Signing the letter were representatives of Food Policy Action, Food & Water Watch, Environmental Working Group, Consumers unio, Consumer Federation of America, and Center for Science in the Public Interest.
Putting aside whether the new law would truly be a “regulatory gauntlet” for regulations, some significant elements are included. One would repeal the so-called “Chevron” doctrine, so named for a 1984 Supreme Court case of Chevron USA v. Natural Resources Defense Council Inc. that gave deference to agency legal interpretations when their decisions are challenged.
Also billion dollar rules would not take effect until timely filed litigation challenging their promulgation is resolved. It also beefs up the existing prohibition on federal agency lobbying for their own rules.
The consumer/environmental groups claim the new Regulatory Accountability Act “would require officials at the U.S. Department of Agriculture, the Food and Drug Administration, and other agencies to seek out the least costly, and not the most beneficial, regulatory approach to food safety problems…”

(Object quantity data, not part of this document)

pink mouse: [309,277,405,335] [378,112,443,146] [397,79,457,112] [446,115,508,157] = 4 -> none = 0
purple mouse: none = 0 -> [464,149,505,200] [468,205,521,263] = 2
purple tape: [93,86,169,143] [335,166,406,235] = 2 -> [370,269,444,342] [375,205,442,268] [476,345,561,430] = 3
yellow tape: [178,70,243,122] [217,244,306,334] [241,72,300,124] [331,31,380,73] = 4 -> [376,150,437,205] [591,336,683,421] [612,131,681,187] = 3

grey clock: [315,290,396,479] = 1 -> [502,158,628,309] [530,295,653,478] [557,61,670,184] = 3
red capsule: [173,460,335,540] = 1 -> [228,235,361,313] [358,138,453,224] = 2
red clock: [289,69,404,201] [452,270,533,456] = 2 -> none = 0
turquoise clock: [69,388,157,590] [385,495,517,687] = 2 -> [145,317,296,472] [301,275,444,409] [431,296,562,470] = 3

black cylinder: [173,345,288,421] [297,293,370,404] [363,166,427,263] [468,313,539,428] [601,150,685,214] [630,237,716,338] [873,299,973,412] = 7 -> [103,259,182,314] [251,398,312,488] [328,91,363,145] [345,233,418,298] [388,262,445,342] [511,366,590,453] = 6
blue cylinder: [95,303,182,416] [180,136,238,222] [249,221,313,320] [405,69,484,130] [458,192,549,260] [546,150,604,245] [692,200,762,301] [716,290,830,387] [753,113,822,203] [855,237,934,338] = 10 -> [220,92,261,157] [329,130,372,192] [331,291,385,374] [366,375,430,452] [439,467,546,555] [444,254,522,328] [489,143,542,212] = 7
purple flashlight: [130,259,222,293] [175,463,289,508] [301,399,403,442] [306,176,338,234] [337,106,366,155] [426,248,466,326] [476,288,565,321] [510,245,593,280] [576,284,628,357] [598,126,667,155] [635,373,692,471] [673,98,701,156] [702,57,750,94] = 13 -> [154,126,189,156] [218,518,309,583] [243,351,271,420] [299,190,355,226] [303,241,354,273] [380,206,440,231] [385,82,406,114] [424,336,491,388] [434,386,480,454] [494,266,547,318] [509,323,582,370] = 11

“Manufacturers, retailers, and restaurants generally take food safety serious, which is why they should not stand by while their trade associations dismantle the food safety system,” said CSPI president Michael F. Jacobson. “Extremists like (White House chief strategist) Steve Bannon may sneer at what he calls the ‘administrative state,” but that’s generally what’s keeping E. coli, Salmonella, and Listeria out of our food supply.”
Jacobson is inviting the food companies “to work cooperatively with us to defeat this reckless and irresponsible piece of legislation.”